Coral Glynn: A Novel

Image of Coral Glynn: A Novel
Author(s): 
Release Date: 
February 24, 2012
Publisher/Imprint: 
Farrar, Straus and Giroux (Adult)
Pages: 
224
Reviewed by: 

“Through his exquisite prose Mr. Cameron creates an engaging and thoughtful tale about damaged, complex people who want to connect.”

Coral Glynn, Peter Cameron’s wonderfully weird new novel, alludes to a number of literary genres and earlier time periods but is still quite original and rich with interesting, unexpected plot twists. Mr. Cameron’s novel is utterly compelling, interesting, and terrifically well written.

The novel’s namesake, Coral Glynn, is a nurse who comes to a gloomy English country house in 1950 to nurse the dying Edith Hart. At Hart House, Coral also encounters Major Clement Hart, the son and heir who has been wounded in the war and the cranky housekeeper, Mrs. Prence. The story includes a murder mystery, hidden pasts, a marriage proposal, thwarted loves, and repressed homosexual and heterosexual desires, plus a number of well-drawn personalities. All of the characters in the novel have secrets and rarely communicate effectively with one another.

Coral Glynn pays homage to the postwar British novel, as well as to the gothic novel and novel of manners, but it never seems imitative or derivative. The blending of different genres coupled with the spare, controlled, beautifully composed prose contributes to the novel’s slightly anachronistic style.
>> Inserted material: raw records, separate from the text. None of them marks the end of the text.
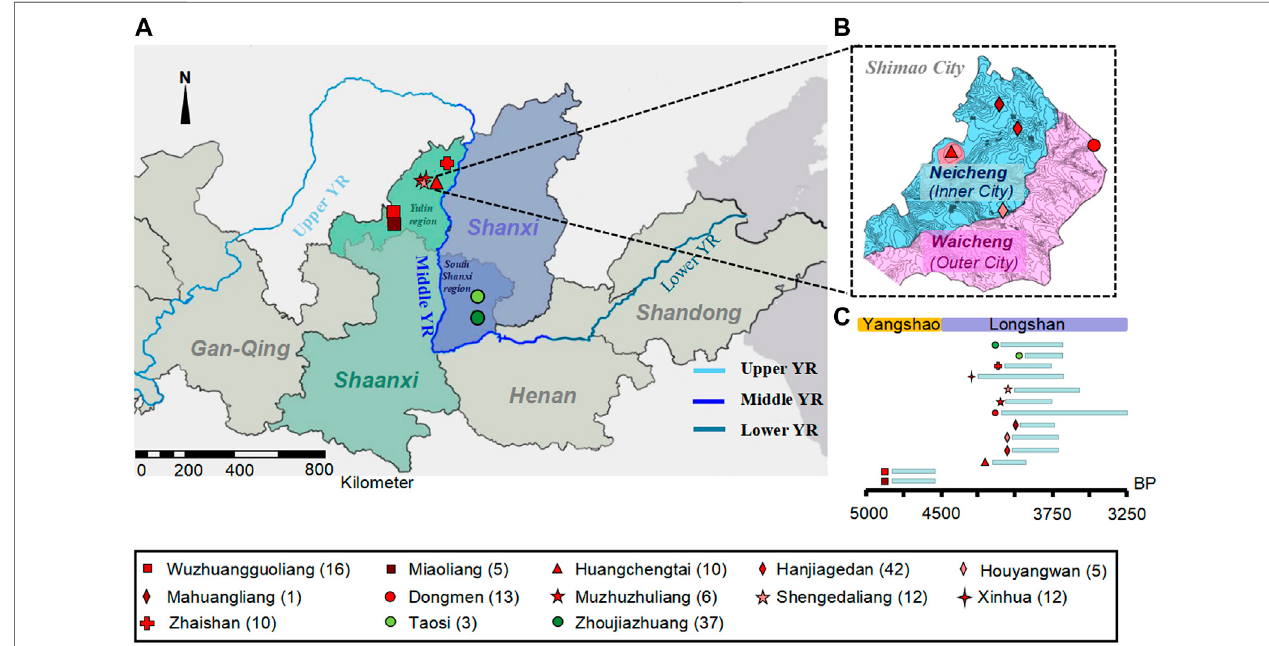
FIGURE 1 | The geographical and temporal distributions of the new samples. (A) The geographical location of ancient individuals from 13 archaeological sites in northern Shaanxi and southern Shanxi Province of Middle YR. The different colored and shaped labels represent different sites. The dark red represents those from the MN Yangshao sites, and red represents Shimao-related populations in and neighboring Shimao City in LN Longshan period in northern Shaanxi Province; green represents the Taosi-related populations in southern Shanxi Province. (B) The geographical distribution of ancient individuals in Shimao City. (C) Timeline of archaeological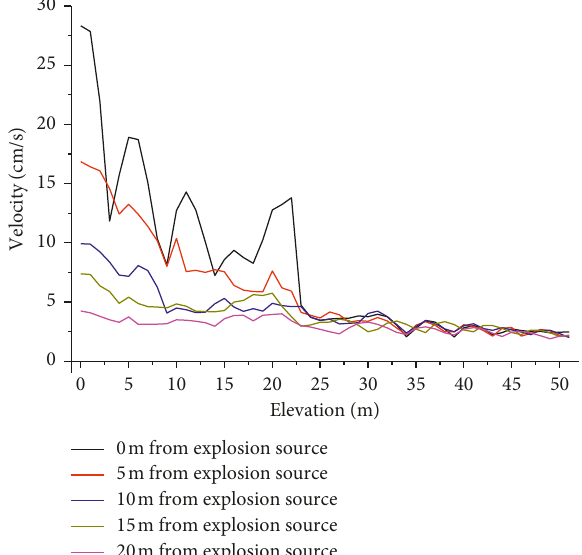
Figure 9: Vibration velocity curve in the elevation direction with different horizontal distances.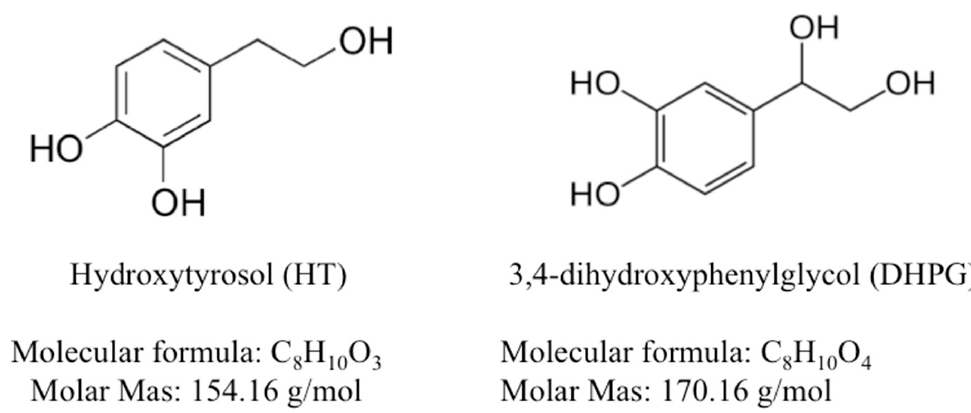
Figure 1. Chemical structure of olive oil-derived antioxidants used in the present study.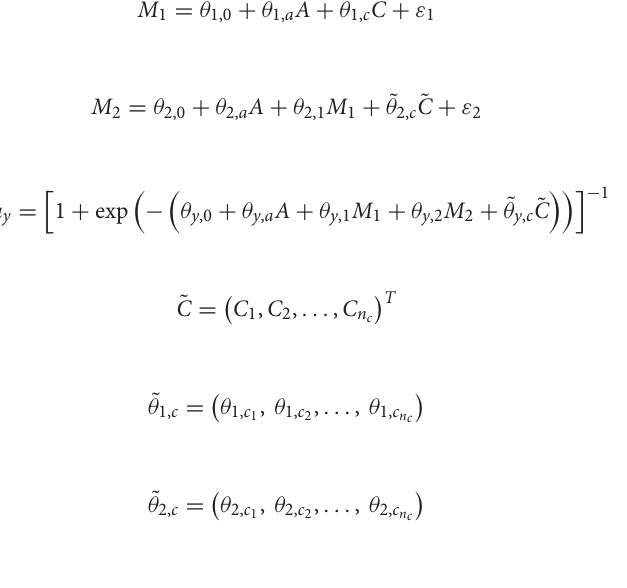
the g-computation algorithm approximation estimation of Q ( a 1 , a 2 , a 3 , a 4 , ) . Based on formulae (5), we can obtain the point estimations of iTE and the four iPSEs in the OR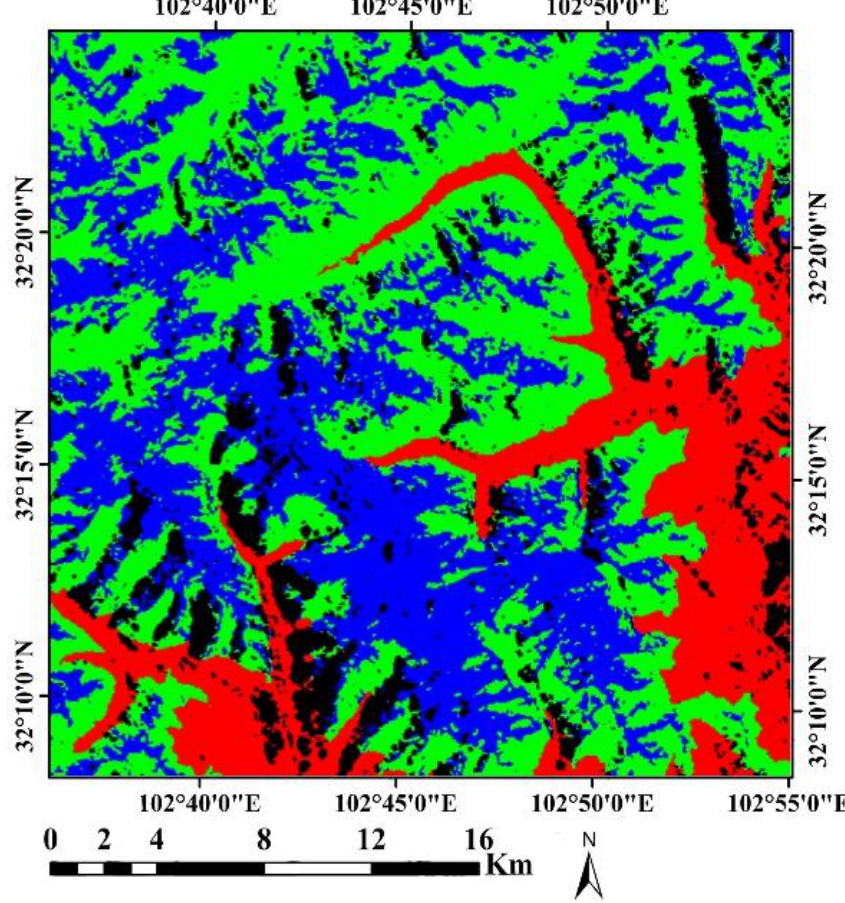
Figure 7. Snow map derived from γ temporal of 20080408–20080524. Areas with snow decrease, without snow change, and below tree line are blue, green, and red,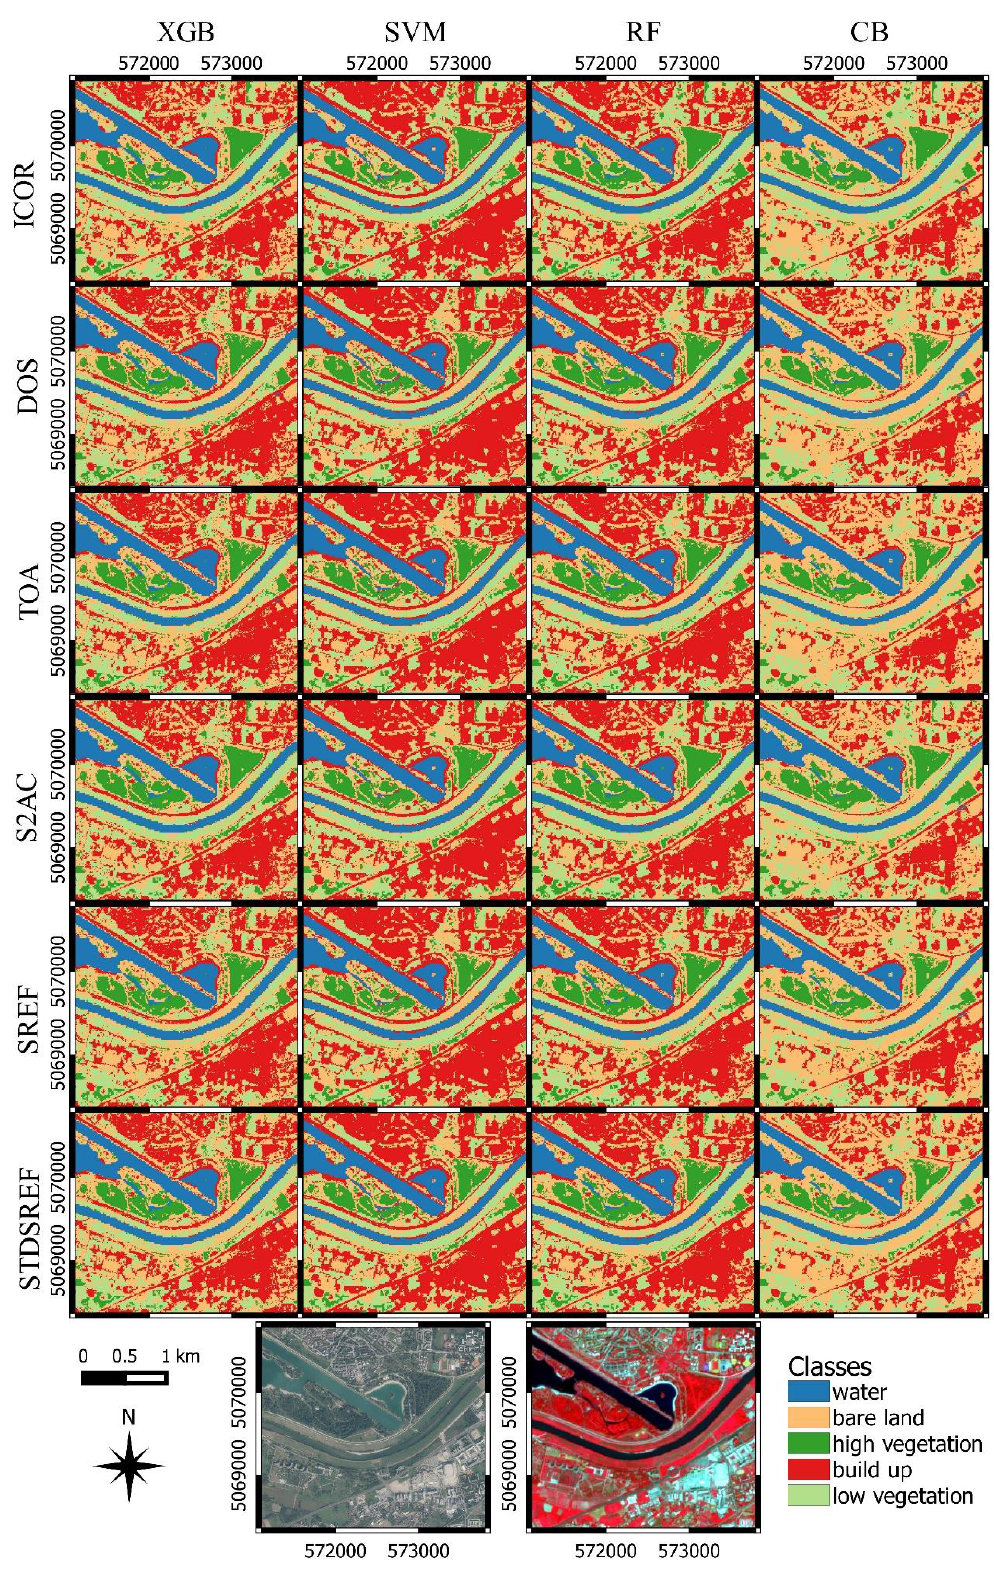
Figure 9. Classification maps for 12 June 2018 for four classification techniques and six atmospheric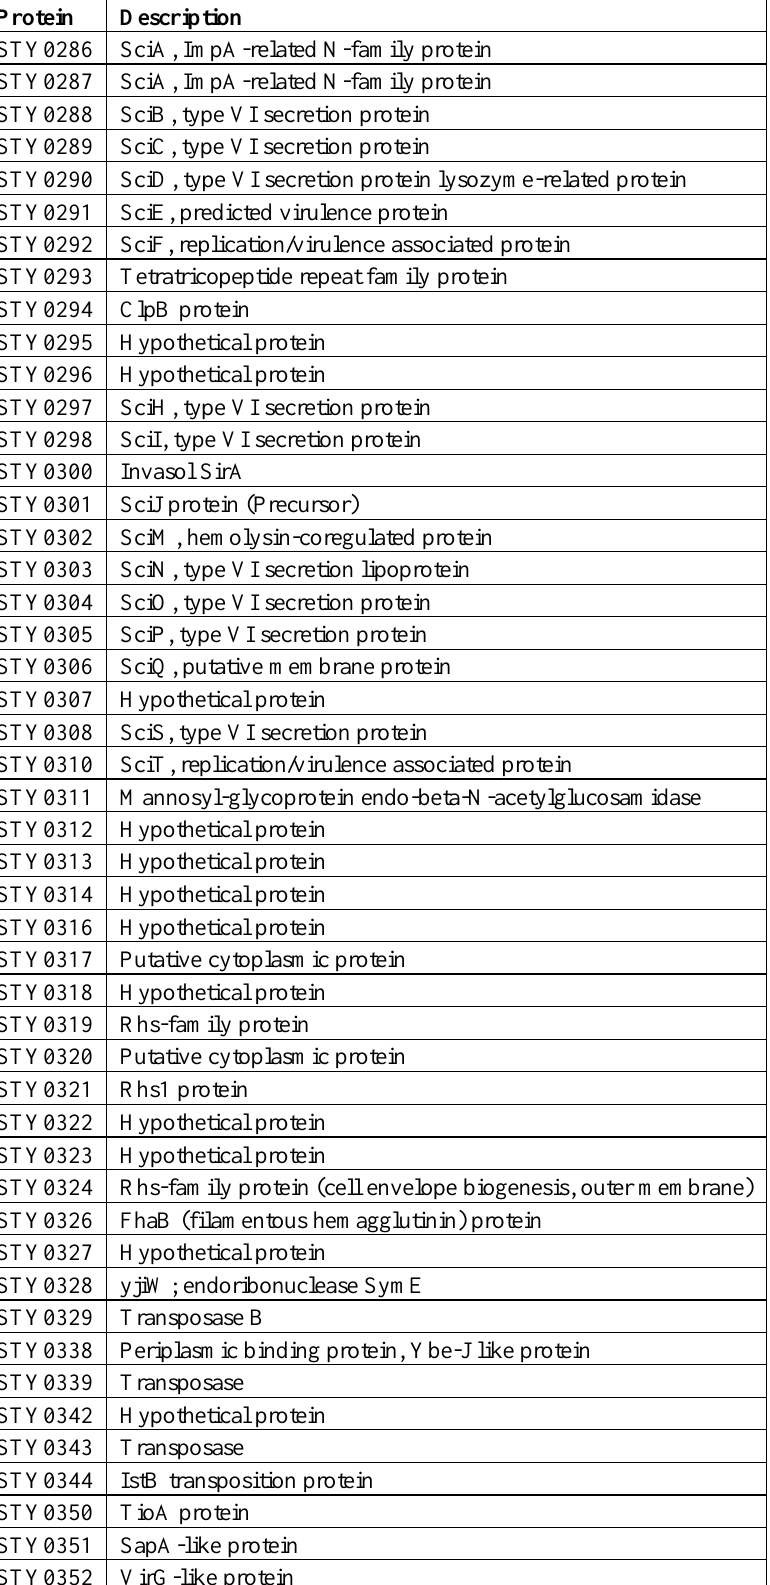
Table 1: List of proteins encoded by SPI-6. Most of the proteins are not connected and thorough bioinformatics analyses of these proteins were carried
The story takes place in England but is written by an American; the plot has gothic elements and is suspenseful, but the writing is lean and precise; the tale is sad and unsettling but includes bits of humor. Coral Glynn is full of surprises at every turn.

The delightful disjunction between the prose style and the content subtly highlights or comments on a character or situation and also adds a touch of humor to the narrative. The ornate bedroom of Dolly, a friend of Major Hart, is described: “It was stuffy in the room and rather warm; an electric fire glowed malevolently in the grate. The wallpaper, curtains, and upholstery were all of the same deeply purple violets-gone-mad pattern.” Later at an awkward wedding luncheon the narrator writes of the young waiter ineptly filling wine glasses: “Watching him was like watching a medical student suture a wound.” The narrator’s tightly composed terse observations are very telling.

Peter Cameron conveys so effectively in Coral Glynn how difficult it is to connect and communicate. Coral uses the word “muddle” to describe her failed relationships and mishaps. She wonders, “How was it ever possible to know who, or what, people really were? They were all like coins, with two sides, or dice, with six.” Through his exquisite prose Mr. Cameron creates an engaging and thoughtful tale about damaged, complex people who want to connect.